Les organisations de défense des droits de l’homme ont bien constaté la réalité de cette vague de libération mais sans être en mesure pour l’instant de confirmer les chiffres ni l’exhaustivité de la mesure. Elles saluent ces libérations tout en regrettant le « pouvoir discrétionnaire trop grand » laissé aux directeurs de prison dans ce dossier.
Quant à la fermeture annoncée des cachots, officiellement, c’est une réalité. Et selon plusieurs sources, l’Agence nationale de renseignement s’est bel et bien vidée. Mais l’Asadho s’inquiète du sort d’au moins quatre personnes détenues, selon elle, depuis mars et avril dans les locaux des renseignements militaires de la capitale Kinshasa. Ce que dément une source sécuritaire.
♦ Ouverture de l'espace public
Du côté du bureau des Nations unies pour les droits de l’homme, on salue également, « l’ouverture progressive de l’espace public ». Plusieurs radios d’opposition fermées sous Kabila ont pu rouvrir, l’opposant Martin Fayulu a pu tenir meeting sans être inquiété, la télévision nationale s’en est même fait l’écho, et l’horizon s’est éclairci pour Moïse Katumbi, qui s’est vu octroyer un passeport et dont les condamnations et autres poursuites tombent les unes après les autres. Mais il reste des ombres au tableau.
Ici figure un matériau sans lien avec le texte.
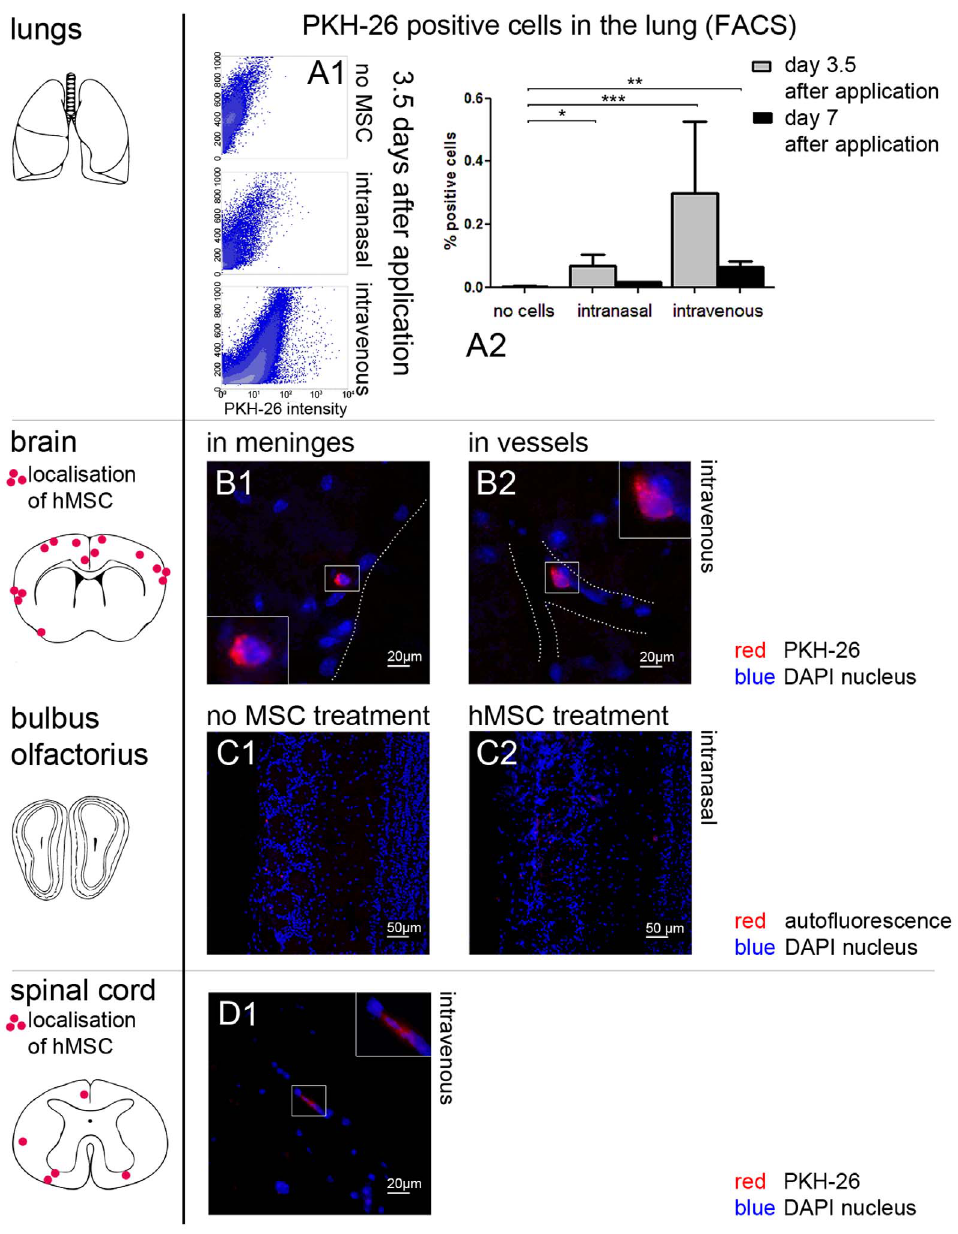
Figure 2. Cell tracking of human MSC with PKH-26. ( A1–A2 ) After application of human MSC red fluorescent cells were found in the lungs of treated animals in the FACS analysis. (A2) Each bar represents the mean 6 SEM. Significant differences between untreated and human MSC treated groups are indicated by asterisks (* P , 0.05, ** P , 0.01, *** P , 0.001). ( B1–B2 ) The distribution of PKH-26 positive cells after i.v. injection of human MSC shows a hematogenic pattern in the brain. Human MSC (red) can be in or near the meninges (B1, here exemplarily day 7 after application) or seem to be attached to vessel walls (B2, here exemplarily day 3.5 after application). ( C1–C2 ) In the bulbus olfactorius no red fluorescent cells were found in animals without cell treatment (C1) or after i.n. application of human MSC (C2). Here day 3.5 after application is shown exemplarily. Only some dim autofluorescence can be seen (red). ( D1 ) PKH-26 positive cells (red) were found in very low numbers in the spinal cord after i.v. injection of human MSC (here exemplarily day 3.5 after application). For better visibility borders of parenchyma are illustrated with a dotted line (B1, B2). Nuclei were counterstained with DAPI (blue) (B1-D1).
Abdul Aziz Thioye, qui gère le bureau des Nations unies aux droits de l’homme, déplore par exemple que les activités des mouvements citoyens « continuent à être parfois réprimées », même s’il constate que ce n’est plus « systématique » comme avant. Il s’inquiète aussi des restrictions au droit de manifester qui continue d’être en vigueur à Tshikapa dans le Kasaï. Il estime qu’il faut rester prudent avant de se réjouir et continuer d’observer l’évolution de la situation.
♦ Une justice qui piétine
Mais c’est surtout dans le domaine de la lutte contre l’impunité pour les crimes de l’ère Kabila que les défenseurs des droits de l’homme restent sur leur faim. Il n’y a toujours pas d’avancée notable, par exemple, dans l’enquête sur les massacres de Yumbi de décembre, ni de perspective de justice pour les morts tués par les forces de sécurité au cours des marches pacifiques organisées par l’Église l’an passé.
« Il y a plusieurs dossiers qui concernent les membres de l’armée, les membres de la police, les membres de la famille politique du président Joseph Kabila qui ne sont jamais instruits et dont on ne connaît pas la suite, déplore Jean-Claude Katende, de l'Asadho. Nous avons l’impression que la justice traîne des pieds. »
Le défenseur des droits de l'homme évoque le dossier Yumbi mais aussi celui de la mort de l'activiste Rossy Mukendi où, dit-il, « nous sentons que les choses ne marchent pas », ainsi que l'affaire Floribert Chebeya, dans laquelle il considère que « les véritables auteurs et commanditaires ne sont pas inquiétés ». Il demande notamment une réouverture du procès.